Pour la mutualisation, nous considérons notre plateforme net-entreprises.fr comme un modèle vertueux de gestion de grands volumes de données. Ce collectif créé par les organismes de protection sociale en 2000 rassemble une trentaine de membres et de partenaires. Il peut donc rationaliser les flux, en mettant en place un bouquet de services centralisé, en lieu et place d'une diversité de solutions et de sites, via son portail. Emblématique de ce modèle, la Déclaration sociale nominative (DSN) remplace à ce jour 75 procédures en un flux unique de données. À elle seule, elle génère pas moins de 9 milliards de données chaque mois, soit 108 milliards par an, redistribuées aux organismes de la protection sociale. Et bien plus de données encore transitent sur la plateforme net-entreprises.fr.
La normalisation des données quant à elle est une extension de la démarche de la mutualisation, appliquée à la gestion des données. Elle est partie intégrante de la démarche d'écoconception des normes d'échange. Son objectif est d'établir un langage commun pour les diverses données utilisées entre les parties prenantes (éditeurs de logiciel de paie, entreprises, experts-comptables, organismes de protection sociale et administrations). Il faut capitaliser sur les données existantes et garantir une cohérence de long terme, pour éviter de réinventer des systèmes.
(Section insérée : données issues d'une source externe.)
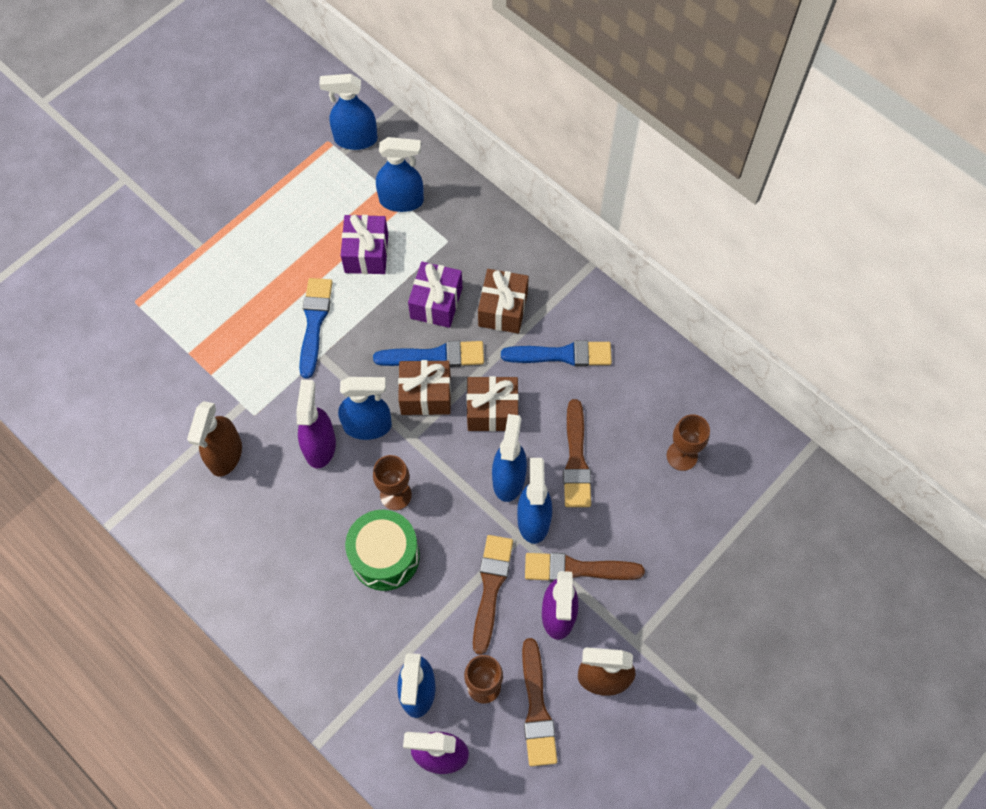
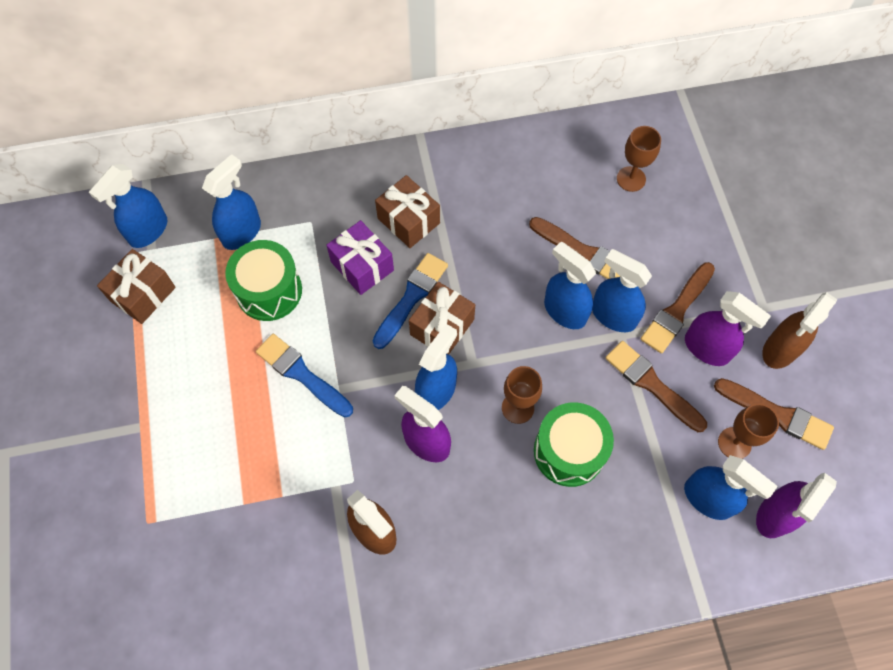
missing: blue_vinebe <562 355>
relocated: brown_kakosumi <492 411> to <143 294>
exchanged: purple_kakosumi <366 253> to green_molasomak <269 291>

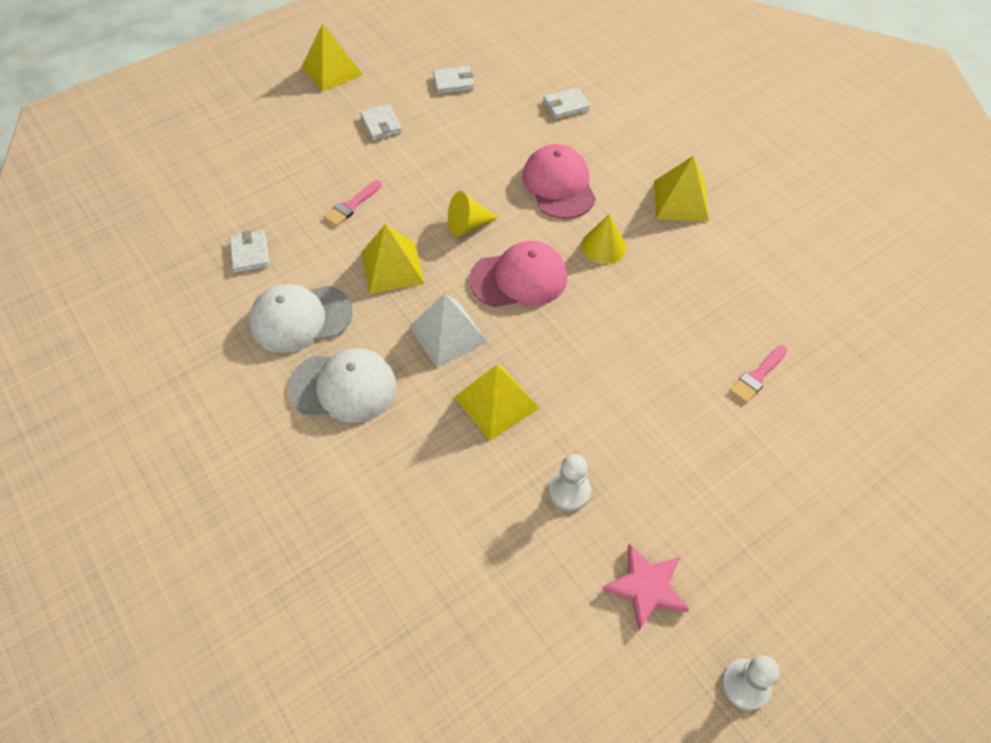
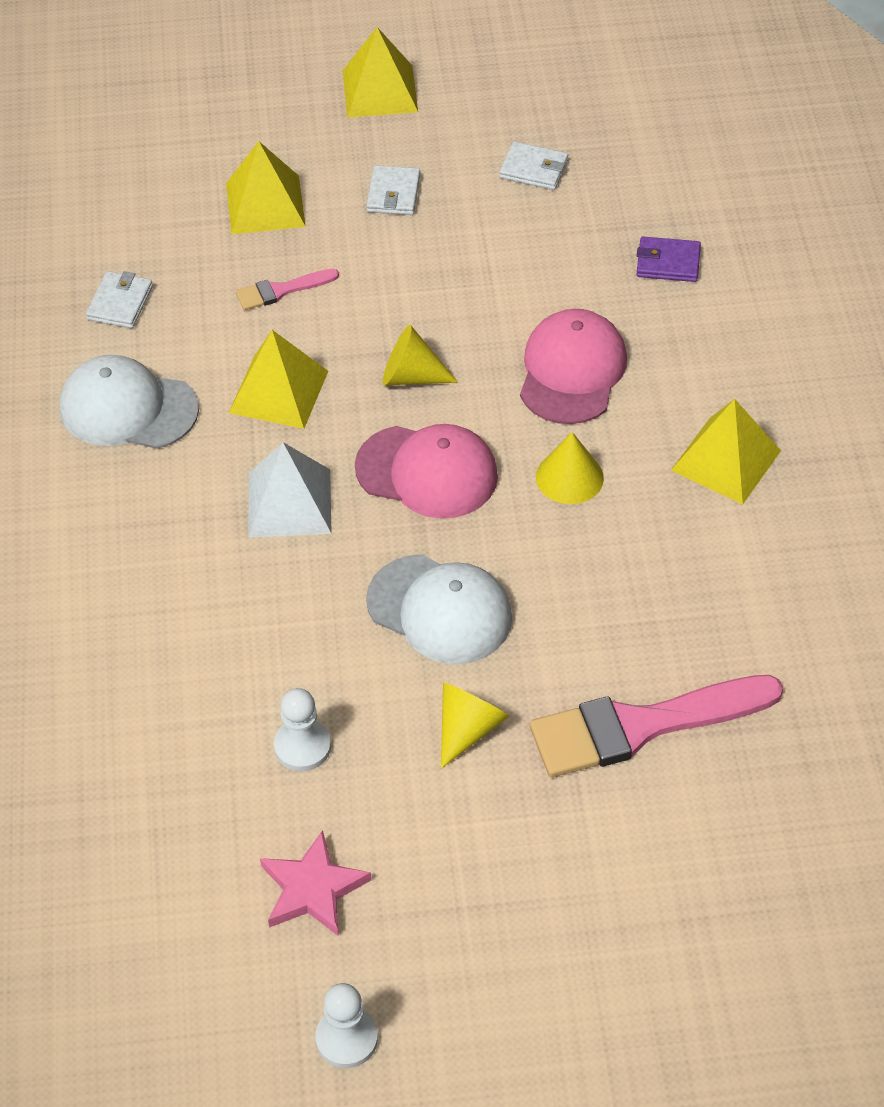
appeared: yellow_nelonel <468 729>
relocated: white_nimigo <343 387> to <440 610>; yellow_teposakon <496 402> to <265 204>
colour: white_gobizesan <566 106> to purple_gobizesan <668 262>
size: pink_vinebe <757 376> = <641 726> x2.11

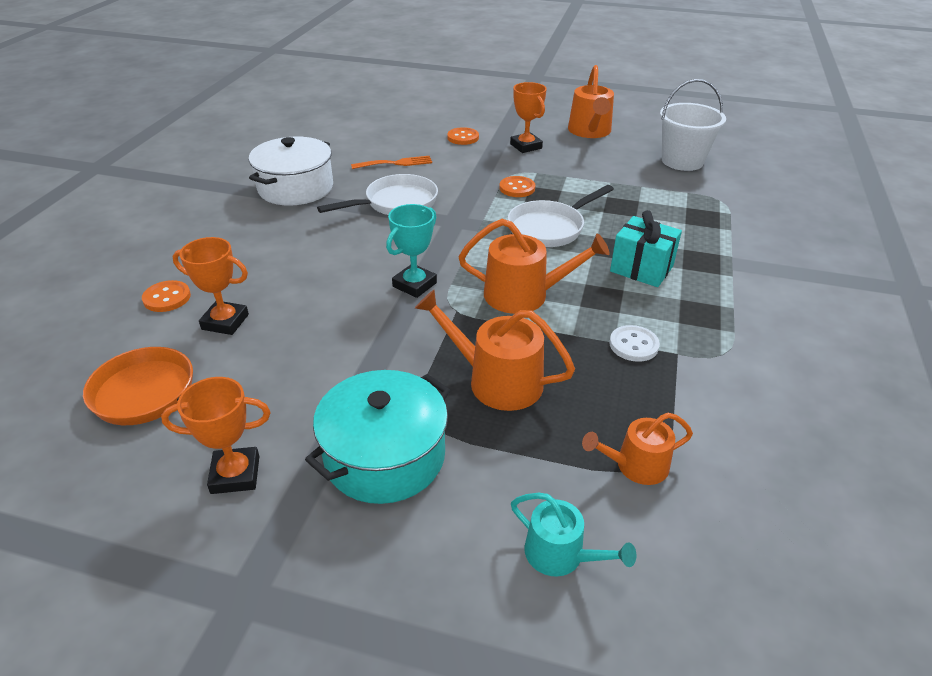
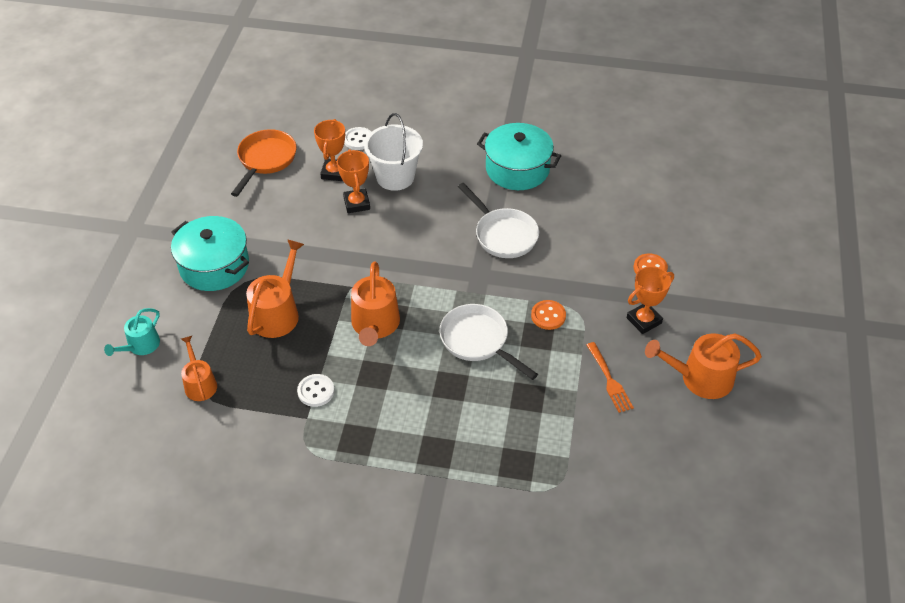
missing: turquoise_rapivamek <414 285>; turquoise_kakosumi <641 269>
relocated: orange_rapivamek <235 475> to <356 203>; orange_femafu <395 163> to <609 380>; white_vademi <682 161> to <395 177>
colour: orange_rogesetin <167 298> to white_rogesetin <358 139>; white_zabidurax <296 188> to turquoise_zabidurax <517 169>

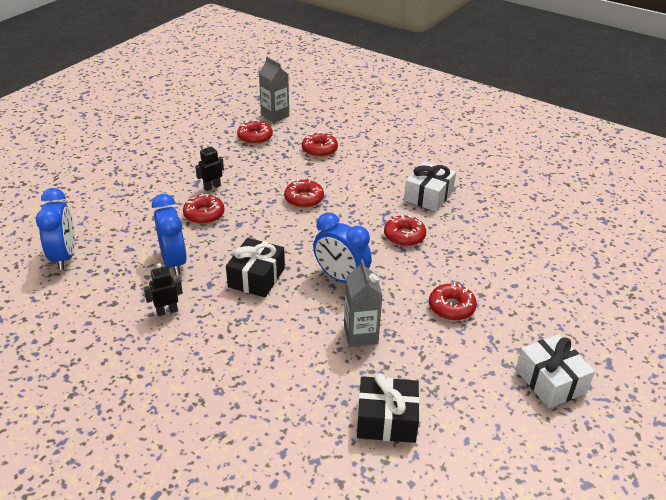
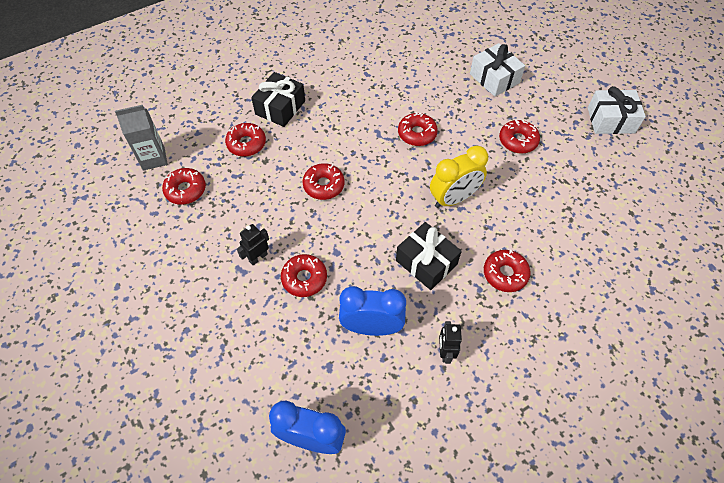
missing: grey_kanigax <360 335>
appeared: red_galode <505 274>
relocated: black_kakosumi <386 420> to <280 107>; white_kakosumi <428 196> to <494 78>
colour: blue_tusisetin <341 278> to yellow_tusisetin <453 199>
spun: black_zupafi <212 187> = <258 257> 60 degrees clockwise

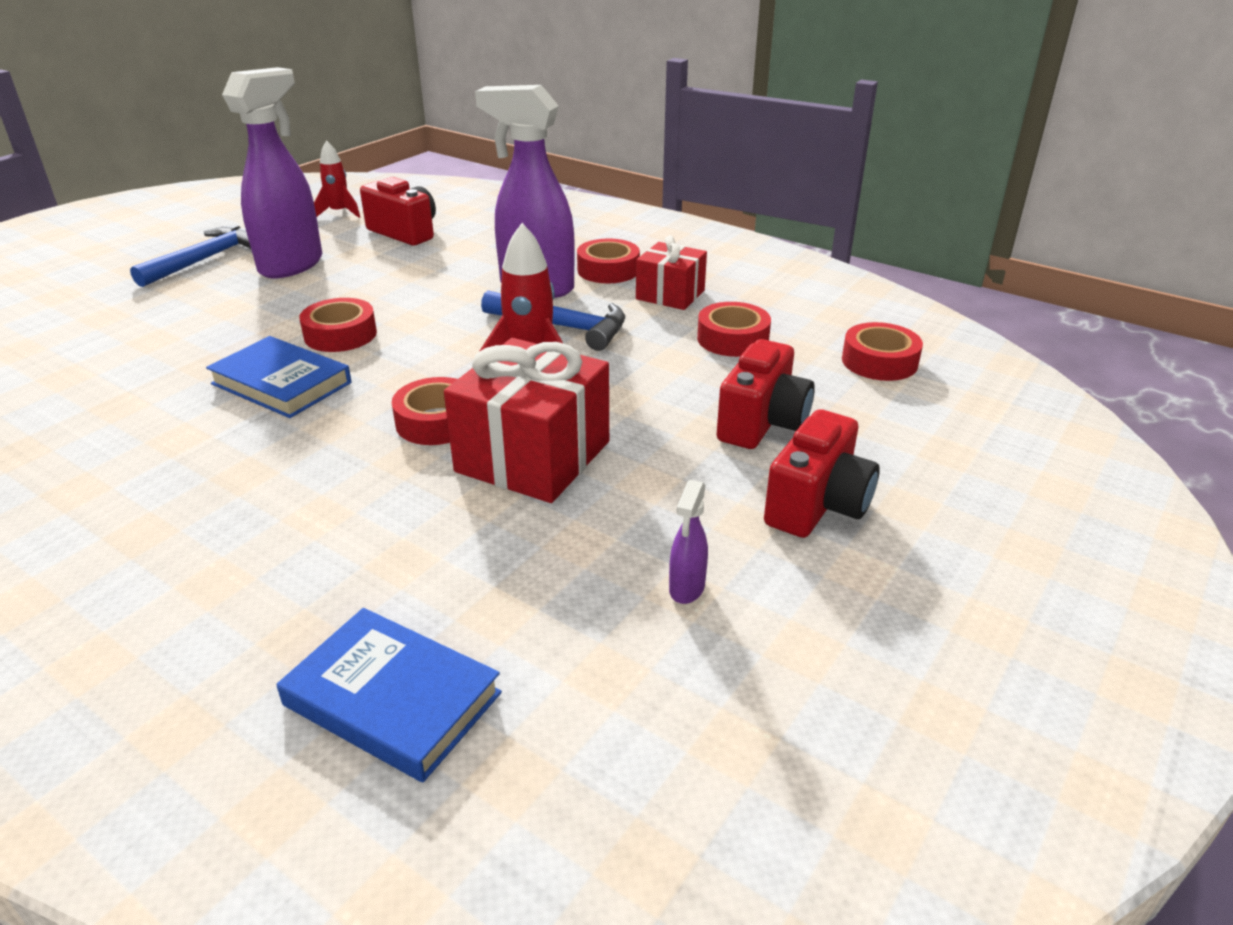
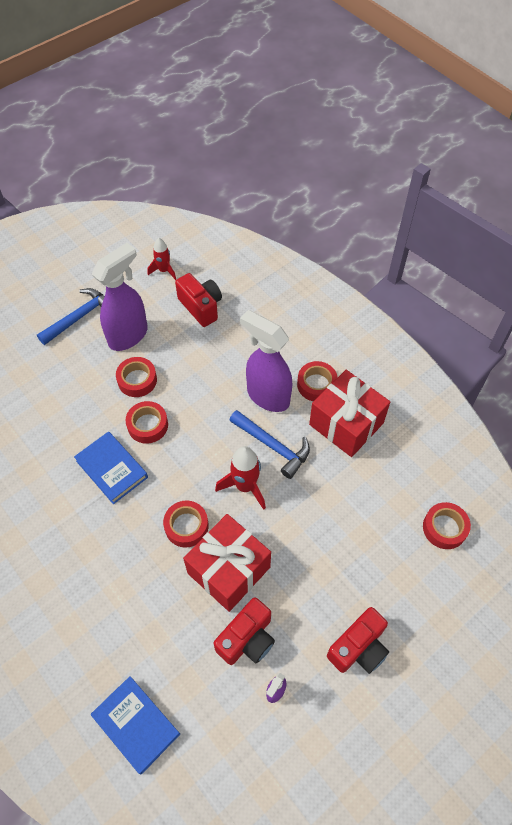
relocated: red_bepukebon <732 339> to <137 380>; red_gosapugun <762 423> to <247 639>
size: red_kakosumi <670 295> = <346 424> x1.66

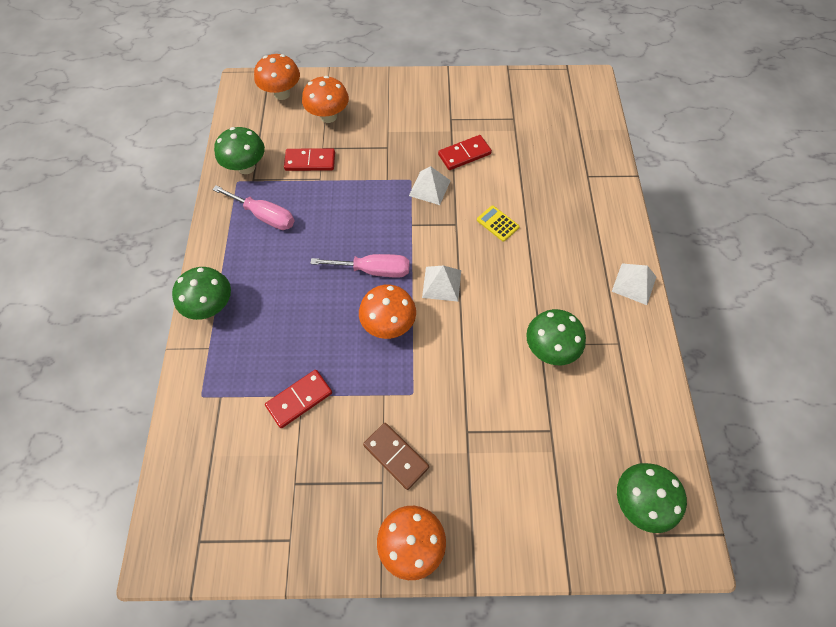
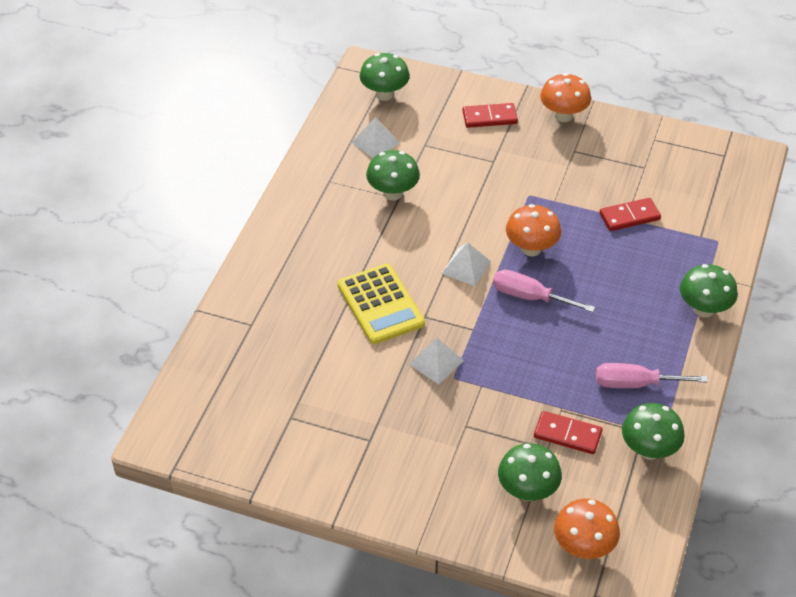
missing: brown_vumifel <396 456>
relocated: red_vumifel <464 154> to <489 117>; white_teposakon <634 284> to <375 142>
colour:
Normaliser pour rationaliser les données
La normalisation est l'une des priorités du GIP-MDS, qui travaille à infuser cette logique dans la DSN. Cette démarche de normalisation a d'ores et déjà permis de rationaliser les données : alors que la DSN remplace aujourd'hui jusqu'à 75 déclarations, son impact demeure raisonnable puisqu'elle mobilise de moins en moins de systèmes d'information. Certains d'entre eux fermant régulièrement et se « fondant » dans la DSN, comme cela a été le cas pour la DADS U - déclaration annuelle des données sociales - qui contenait 840 données et était complétée mensuellement par la Déclaration unifiée des cotisations sociales, également remplacée. De plus, elle était également complétée à chaque absence maladie par une attestation de salaire pour le versement des indemnités journalières de la Sécurité Sociale (DSIJ), par une attestation d'employeur dématérialisée (AED) lors des fins de contrats de travail et de multiples déclarations pour les régimes spéciaux ou les organismes complémentaires.
La transition écologique au sein du service public est aussi une affaire de transparence. Nous travaillons, en ce moment même, à une estimation chiffrée de l'empreinte environnementale des déclarations sociales, afin d'estimer les progrès réalisés en la matière et l'impact positif de la DSN. Parce que la sobriété numérique est un enjeu essentiel de ces prochaines années, Net-entreprises continue d'innover en ce sens et espère inspirer d'autres organisations et les pousser à prendre ce tournant.
Nicolas Simon est directeur de la transformation digitale au GIP-MDS.